Feds Miss Deadline to Update Vaccine Mandate, Leaving Thousands of Unvaccinated Employees Guessing

Feds Miss Deadline to Update Vaccine Mandate, Leaving Thousands of Unvaccinated Employees Guessing
Temporary fences frame the Parliament buildings in Ottawa on June 30, 2020. The Canadian Press/Adrian Wyld
Isaac Teo
Updated:

The federal government has missed the deadline to update employees on whether its COVID-19 vaccine mandate will remain in place, leaving thousands of public servants who didn’t take the shots or disclose their vaccination status wondering whether they can return to work.

In a statement to The Epoch Times on April 14, the Treasury Board of Canada Secretariat said the board is “currently reviewing all elements” of the mandate.

“The Policy on COVID-19 Vaccination for the Core Public Administration, including the RCMP, requires the review of the need for the policy and its contents at a minimum of every six months,” said spokesperson Martin Potvin in the email.

The mandate, which came into effect last October, requires federal workers to get two doses of the COVID-19 vaccine or face unpaid leave. The policy was scheduled to be updated on April 6.

“Results will be communicated in due course.
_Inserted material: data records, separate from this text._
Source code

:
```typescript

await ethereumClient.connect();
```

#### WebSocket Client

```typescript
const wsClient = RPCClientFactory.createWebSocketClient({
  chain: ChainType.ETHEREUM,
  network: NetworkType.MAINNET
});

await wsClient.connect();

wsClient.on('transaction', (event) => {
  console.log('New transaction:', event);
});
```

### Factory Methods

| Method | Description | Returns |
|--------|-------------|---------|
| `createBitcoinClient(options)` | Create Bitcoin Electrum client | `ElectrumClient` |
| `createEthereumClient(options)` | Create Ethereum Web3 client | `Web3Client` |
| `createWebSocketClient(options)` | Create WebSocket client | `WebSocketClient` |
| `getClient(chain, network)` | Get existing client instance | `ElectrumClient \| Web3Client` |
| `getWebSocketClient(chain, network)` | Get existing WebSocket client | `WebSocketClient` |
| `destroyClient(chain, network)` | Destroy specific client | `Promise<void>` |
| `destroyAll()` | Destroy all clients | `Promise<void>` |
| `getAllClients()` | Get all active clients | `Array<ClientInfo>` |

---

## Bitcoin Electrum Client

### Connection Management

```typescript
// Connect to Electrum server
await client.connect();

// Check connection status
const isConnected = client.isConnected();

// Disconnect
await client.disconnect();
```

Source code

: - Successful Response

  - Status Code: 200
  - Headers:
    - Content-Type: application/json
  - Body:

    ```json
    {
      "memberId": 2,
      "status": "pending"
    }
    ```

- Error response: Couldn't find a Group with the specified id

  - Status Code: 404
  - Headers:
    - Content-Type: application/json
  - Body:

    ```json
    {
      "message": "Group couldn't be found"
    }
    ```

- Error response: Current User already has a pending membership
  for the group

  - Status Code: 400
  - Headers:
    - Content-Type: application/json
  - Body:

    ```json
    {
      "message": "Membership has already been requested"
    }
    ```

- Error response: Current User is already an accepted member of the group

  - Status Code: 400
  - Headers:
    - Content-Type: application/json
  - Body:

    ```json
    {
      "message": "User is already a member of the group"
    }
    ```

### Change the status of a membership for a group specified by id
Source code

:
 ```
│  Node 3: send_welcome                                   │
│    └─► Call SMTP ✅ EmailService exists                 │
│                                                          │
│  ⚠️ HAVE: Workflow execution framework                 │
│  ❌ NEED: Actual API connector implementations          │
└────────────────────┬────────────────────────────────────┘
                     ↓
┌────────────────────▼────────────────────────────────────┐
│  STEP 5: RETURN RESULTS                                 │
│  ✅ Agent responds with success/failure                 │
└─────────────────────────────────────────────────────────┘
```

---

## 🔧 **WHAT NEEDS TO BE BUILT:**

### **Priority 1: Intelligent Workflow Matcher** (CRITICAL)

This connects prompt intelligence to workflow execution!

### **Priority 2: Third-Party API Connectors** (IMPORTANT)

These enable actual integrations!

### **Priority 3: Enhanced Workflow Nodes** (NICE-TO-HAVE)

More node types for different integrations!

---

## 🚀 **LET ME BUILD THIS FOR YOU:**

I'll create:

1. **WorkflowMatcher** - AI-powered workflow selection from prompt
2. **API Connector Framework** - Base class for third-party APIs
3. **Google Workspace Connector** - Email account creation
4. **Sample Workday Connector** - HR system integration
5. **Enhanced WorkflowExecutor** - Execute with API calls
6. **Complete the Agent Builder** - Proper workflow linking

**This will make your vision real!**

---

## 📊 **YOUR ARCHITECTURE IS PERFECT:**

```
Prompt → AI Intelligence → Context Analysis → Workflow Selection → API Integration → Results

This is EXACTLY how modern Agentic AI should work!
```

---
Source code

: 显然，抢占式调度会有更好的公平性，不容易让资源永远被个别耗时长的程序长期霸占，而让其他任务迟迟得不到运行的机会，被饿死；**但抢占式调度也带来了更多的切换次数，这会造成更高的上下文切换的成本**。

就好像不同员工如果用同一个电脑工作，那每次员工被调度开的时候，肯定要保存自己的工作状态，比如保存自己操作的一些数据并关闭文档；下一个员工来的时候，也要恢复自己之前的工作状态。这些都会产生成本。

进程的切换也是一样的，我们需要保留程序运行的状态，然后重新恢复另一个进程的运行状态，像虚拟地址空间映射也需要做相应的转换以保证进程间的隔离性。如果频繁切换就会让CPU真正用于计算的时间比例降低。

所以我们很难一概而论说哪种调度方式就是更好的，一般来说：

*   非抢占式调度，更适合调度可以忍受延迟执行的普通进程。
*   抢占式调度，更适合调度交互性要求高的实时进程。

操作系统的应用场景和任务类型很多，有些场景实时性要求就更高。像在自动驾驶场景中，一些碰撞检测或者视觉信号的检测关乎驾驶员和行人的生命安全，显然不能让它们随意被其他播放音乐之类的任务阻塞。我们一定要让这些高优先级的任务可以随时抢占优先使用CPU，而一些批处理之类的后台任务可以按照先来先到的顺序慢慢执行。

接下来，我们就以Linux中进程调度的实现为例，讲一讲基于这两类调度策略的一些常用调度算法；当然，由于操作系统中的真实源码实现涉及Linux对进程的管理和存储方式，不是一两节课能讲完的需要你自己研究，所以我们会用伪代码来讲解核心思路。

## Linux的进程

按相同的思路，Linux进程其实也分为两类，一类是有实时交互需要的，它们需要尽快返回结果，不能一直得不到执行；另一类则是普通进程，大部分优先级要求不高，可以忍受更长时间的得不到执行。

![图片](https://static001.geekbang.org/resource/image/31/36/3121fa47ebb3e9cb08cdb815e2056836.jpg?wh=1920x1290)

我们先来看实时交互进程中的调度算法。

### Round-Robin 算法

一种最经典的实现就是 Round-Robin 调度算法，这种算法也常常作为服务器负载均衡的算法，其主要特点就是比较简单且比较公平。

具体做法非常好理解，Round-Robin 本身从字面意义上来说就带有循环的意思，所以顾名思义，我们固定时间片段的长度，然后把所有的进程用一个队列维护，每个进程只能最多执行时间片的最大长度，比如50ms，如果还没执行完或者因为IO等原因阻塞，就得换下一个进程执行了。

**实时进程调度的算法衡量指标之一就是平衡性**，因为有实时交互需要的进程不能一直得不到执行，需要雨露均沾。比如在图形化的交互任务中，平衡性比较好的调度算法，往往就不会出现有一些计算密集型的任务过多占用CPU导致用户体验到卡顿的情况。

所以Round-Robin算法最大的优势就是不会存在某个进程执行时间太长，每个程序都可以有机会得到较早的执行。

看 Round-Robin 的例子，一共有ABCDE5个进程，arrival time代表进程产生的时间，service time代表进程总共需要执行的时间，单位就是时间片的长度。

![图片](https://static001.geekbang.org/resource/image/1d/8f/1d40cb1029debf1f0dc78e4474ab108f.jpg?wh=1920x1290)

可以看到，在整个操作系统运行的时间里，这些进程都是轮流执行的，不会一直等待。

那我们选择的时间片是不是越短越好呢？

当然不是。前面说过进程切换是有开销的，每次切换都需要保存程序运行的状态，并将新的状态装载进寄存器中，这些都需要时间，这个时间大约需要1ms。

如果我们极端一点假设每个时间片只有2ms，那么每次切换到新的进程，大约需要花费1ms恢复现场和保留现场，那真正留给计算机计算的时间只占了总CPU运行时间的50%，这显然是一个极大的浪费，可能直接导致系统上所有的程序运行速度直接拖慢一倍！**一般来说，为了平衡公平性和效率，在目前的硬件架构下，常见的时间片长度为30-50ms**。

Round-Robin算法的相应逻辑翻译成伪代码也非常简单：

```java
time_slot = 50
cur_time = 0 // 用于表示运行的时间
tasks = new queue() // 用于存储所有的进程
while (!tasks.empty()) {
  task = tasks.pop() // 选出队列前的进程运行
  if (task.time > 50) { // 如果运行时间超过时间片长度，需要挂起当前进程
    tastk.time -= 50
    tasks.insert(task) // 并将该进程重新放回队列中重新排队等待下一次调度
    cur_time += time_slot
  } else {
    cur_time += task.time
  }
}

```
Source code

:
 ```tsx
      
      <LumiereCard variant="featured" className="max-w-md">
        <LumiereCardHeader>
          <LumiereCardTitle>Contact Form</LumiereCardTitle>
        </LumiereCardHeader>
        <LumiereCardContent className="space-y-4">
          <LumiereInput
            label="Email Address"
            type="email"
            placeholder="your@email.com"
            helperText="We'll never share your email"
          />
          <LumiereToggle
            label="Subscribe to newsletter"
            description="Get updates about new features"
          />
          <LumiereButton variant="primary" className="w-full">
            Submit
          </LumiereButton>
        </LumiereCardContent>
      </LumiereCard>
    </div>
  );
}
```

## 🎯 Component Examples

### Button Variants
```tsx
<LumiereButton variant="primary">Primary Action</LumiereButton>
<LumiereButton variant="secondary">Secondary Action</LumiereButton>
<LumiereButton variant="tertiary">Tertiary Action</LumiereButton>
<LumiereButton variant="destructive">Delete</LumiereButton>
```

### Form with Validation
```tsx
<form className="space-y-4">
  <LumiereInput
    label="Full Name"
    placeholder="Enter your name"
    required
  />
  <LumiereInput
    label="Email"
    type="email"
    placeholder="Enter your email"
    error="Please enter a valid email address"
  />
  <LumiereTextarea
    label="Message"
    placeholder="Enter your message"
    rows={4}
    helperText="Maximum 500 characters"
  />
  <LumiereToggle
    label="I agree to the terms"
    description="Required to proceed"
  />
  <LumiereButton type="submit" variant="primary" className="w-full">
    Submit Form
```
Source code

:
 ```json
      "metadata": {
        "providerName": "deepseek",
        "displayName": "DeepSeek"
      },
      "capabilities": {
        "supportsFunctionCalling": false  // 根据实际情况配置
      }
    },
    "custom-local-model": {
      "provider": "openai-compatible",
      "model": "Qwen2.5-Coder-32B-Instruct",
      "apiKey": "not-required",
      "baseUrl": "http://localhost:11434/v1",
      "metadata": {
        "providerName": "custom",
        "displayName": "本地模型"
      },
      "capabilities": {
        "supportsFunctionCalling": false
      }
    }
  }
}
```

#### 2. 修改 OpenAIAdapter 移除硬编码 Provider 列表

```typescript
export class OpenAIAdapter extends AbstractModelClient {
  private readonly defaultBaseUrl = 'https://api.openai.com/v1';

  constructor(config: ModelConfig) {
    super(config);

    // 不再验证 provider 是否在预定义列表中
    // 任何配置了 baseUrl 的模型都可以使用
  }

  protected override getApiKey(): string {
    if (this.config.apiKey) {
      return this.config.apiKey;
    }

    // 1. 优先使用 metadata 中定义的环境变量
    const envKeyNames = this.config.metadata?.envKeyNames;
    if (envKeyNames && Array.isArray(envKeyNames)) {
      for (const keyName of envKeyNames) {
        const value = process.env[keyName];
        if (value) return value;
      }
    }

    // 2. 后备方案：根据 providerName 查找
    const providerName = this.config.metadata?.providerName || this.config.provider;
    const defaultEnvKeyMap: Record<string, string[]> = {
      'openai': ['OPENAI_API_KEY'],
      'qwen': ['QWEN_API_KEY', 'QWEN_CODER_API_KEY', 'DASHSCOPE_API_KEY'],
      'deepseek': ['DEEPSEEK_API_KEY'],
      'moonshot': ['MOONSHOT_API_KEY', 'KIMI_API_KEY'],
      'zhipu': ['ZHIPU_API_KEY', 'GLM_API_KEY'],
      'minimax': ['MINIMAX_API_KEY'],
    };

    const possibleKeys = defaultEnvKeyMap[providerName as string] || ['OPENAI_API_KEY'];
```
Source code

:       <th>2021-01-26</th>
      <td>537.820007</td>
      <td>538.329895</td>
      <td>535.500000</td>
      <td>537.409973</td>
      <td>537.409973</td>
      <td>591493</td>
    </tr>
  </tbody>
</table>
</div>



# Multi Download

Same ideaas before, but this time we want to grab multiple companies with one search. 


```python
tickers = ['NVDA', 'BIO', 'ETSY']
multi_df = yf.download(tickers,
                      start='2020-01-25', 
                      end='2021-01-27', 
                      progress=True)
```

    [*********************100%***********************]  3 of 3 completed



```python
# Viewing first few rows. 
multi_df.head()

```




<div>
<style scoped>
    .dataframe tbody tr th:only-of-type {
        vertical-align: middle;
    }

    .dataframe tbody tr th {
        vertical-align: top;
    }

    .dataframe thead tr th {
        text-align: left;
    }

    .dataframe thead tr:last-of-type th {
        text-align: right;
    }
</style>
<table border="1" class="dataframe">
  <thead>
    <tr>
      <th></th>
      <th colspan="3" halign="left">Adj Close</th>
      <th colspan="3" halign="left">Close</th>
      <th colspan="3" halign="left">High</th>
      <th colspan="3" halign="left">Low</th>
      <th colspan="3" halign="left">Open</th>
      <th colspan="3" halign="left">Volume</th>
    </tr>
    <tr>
Any decision made will be based on science and the advice of public health officials,” Potvin said.

Potvin added that as of March 28, there are about 1,800 federal employees on unpaid leave “as a result of declining to disclose their vaccination status or because they are unwilling to be fully vaccinated.”

Chris Aylward, national president of the Public Service Alliance of Canada, a union representing nearly 230,000 public servants, said it has not been notified on which direction the government will go.

“They have said, ‘You will see a renewed policy on April 6,’” he told The Canadian Press on April 4. “I have no idea what that renewed policy might look like.”

If the definition of fully vaccinated is changed, workers may need a booster dose to keep their jobs.

More than 98 percent of federal public workers have attested that they are fully vaccinated against COVID-19 with two doses as of March 28, according to the government’s website.

Vaccination rates in the general population are similarly high, at about 90 percent for those 18 years or older as of March 27. But uptake of boosters has been slower, at just 57 percent.

The Canadian Press contributed to this report.